Intermediary Course Communication

Once the course has been launched and initialized with the LMS, the interaction between the two is determined by the course. It will use LMSGetValue and LMSSetValue API message calls to retrieve or populate data in the object model. Bear in mind that the object model exists in memory and has not been sent to the Learning Management System.

When the course needs to write the data so it exists in the database, it will send the API message LMSCommit. The LMSCommit will be received by the Learning Management System and the data stored to the LMS. The course developer will determine when an LMSCommit is required and it will be sent to the LMS when the event is activated. This could be at the end of each lesson or it could be at the end of the course.

The LMSCommit is an optional message and does not require a response from the Learning Management System.

Finalization

When the course is completed, it will send an LMSFinish API message to the LMS. This may be triggered by an event in the course that activates the LMSFinish or it may be on the Unload event of the HTML page when the user closes the browser. The LMSFinish indicates to the LMS that the user has ended the course and any further communication between the two will be rejected.

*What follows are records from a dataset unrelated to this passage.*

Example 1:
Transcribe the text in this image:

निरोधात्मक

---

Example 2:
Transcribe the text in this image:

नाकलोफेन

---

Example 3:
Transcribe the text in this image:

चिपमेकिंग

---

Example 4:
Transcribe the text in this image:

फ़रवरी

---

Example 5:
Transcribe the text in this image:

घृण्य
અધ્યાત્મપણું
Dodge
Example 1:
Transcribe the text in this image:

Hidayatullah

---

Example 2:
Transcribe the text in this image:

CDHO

The LMSFinish also initiates the Learning Management System to store any data that has been populated in the object model and complete the unloading of the course.

The key difference between the LMSCommit and LMSFinish API message calls is that the latter will prevent further communication with the course.

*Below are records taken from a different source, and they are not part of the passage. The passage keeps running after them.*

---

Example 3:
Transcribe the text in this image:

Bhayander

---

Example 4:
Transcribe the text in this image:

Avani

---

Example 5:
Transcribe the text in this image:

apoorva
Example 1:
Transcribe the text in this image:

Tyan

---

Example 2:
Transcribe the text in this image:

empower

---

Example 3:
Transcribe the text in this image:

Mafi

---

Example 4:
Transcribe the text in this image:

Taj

The LMSFinish is a mandatory message and does not require a response from the LMS.

Learning Management System Considerations

When the LMSFinish is received by the LMS, there are several scenarios that may need to be taken into account. Some of these may be the product of errors in course development but are scenarios that have been experienced in interfacing with a SCORM compliant course:

1. The SCORM course may indicate the student has failed a lesson but the score passed from the SCO may be greater than the lesson passing grade that was installed from the manifest.
2. The SCORM course may indicate a lesson status for the user and pass the score of the lesson but there has been no passing grade defined for the lesson.
3. It would be advantageous for the Learning Management System to provide API message logging so that a communication history may be recreated for debugging or historical purposes. Consideration should be given to the following:
a. Method of storage, whether it is stored in a database or out to a file.
b. Is logging on all the time or is there a switch to turn logging on or off? (There will be some overhead when logging is switched on, as opposed to being off.)
c. If logging is to file, is there a log file for each course, each user, or one large SCORM log file?
d. How is log data purged? When logging is stored in the database, how often is the table purged? Can the data be deleted or does it need to be archived? If logging is to a file, does the file build in size until it is manually renewed or does the logging mechanism have a trigger that automatically generates a new file? (If the file is left to grow too big, it becomes very impractical to open it in a text editor.)

Conclusions
SCORM has a proven track record in the web based e-learning world and is the accepted standard in the industry. Reputable LMS vendors should support your SCORM course out of the box. The SCORM 2004 version has added much more control and sequencing at a more granular level than SCORM v1.2 however those differences are significant enough to cause the user base to be slower in adopting the SCORM 2004 version.